Exobot Android Malware spreading via Google Play Store [source: threatfabric]
by CIRT Team
Exobot Actor (nicknamed “android”) started a new Android bot rental service named Exobot v1 in June 2016. The malware in use was built to be able to target many banks with so called overlay attacks (also known as injects). SfyLabs’ team analyzed and researched Exobot v1, which is covered in detail in our blog.
After a year of successful campaign of Exobot v1, in May 2017 the actor “android” decided to create a new version of the malware almost from scratch, dubbed Exobot v2. At some point the actor even boldly sold Exobot via a public website (“exoandroidbot.net” was online for more than half a year), which is very uncommon for banking Trojans.
The new bot capabilities of Exobot v2 where covered in another SfyLabs blog.
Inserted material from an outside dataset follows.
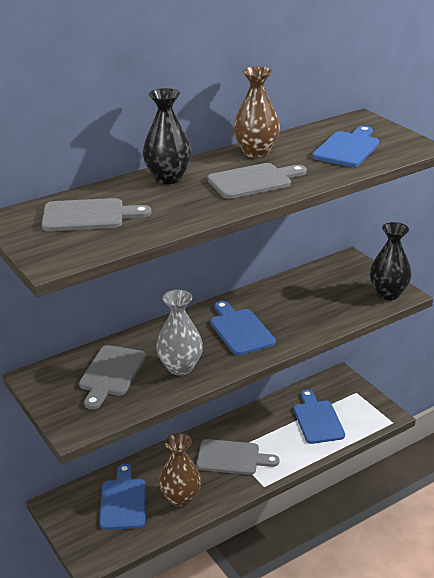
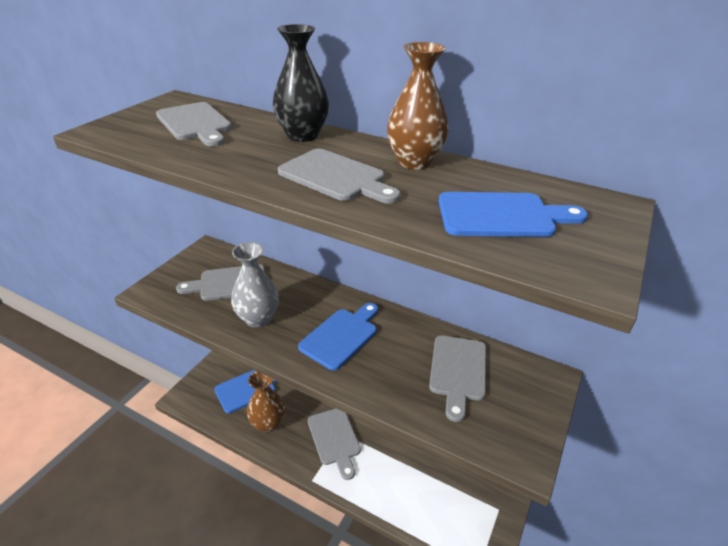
camera: 60 degrees right, 5 degrees up
(317, 419) = (429, 488): blue cutting board -> none
(318, 291) = (458, 371): none -> grey cutting board
(388, 294) = (511, 441): black vase -> none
What made version 2 special was the bot features. Those features are by far better and comprehensive than any other Android banking Trojans such as Mazar 3.0, Lokibot v2 or Anubis 2 (alias Bankbot v2), which resulted in their success. The actor did not only focus on obfuscation of the bot code to lower its detection rate (FUD), but also on features that could bypass fraud detection mechanisms, such as the use of a SOCKS5 proxy on victim device to actually perform the transaction from the victim’s device (we have even seen requests from underground buyers for an embedded VNC module). Going this direction is giving android bankers Trojans RAT-capabilities, which we forecasted earlier in 2017. We expect that Android bankers will continue to develop stable RAT-capabilities the coming year since the source of the strongest Android banker is now in the hands of many new actors!
The recent changes
Early December 2017 the actor behind Exobot, nicknamed “android”, advertised in an underground forum that he would sell the source code of his malware to a limited number of buyers before quitting the business.
According to this same statement, he became very rich. Such a statement in the malware world generally means one of the following two things: Either the actor notices the surge of interest from law enforcement and/or competitors fighting back their market share, either his business has indeed been very fruitful and is ratio risk/gain is no longer of interest.
Taking a glance at the research we have made into the Exobot malware since its first campaign, early 2016 (when the malware was still known under the name of Marcher), we believe his statement is truth as it has been a widely spread and fully functional malware.
Sales of a Trojan’s source code usually results in the arrival on the market of new malware versions with additional capabilities and new threat actors experimenting with different means of malware distribution (snowball effect). This was seen with the malwares Slempo (sold in 2015 and leaked in 2016) and Bankbot v1 (leaked during 2016).
Less than a month after the actor started selling the Exobot source code, new campaigns in Austria, England, Netherlands and Turkey where discovered. During our investigation, we were surprised to discover that the bot count (number of infected devices) in Turkey was three times higher than those of botnets targeting other countries.
We made the link between most of the new Exobot botnets and Smishing (SMS phishing) or hybrid (desktop/mobile) phishing campaigns, but had to get hands on specific malicious apps used to infect Turkish Android users, to explain the high number of victims.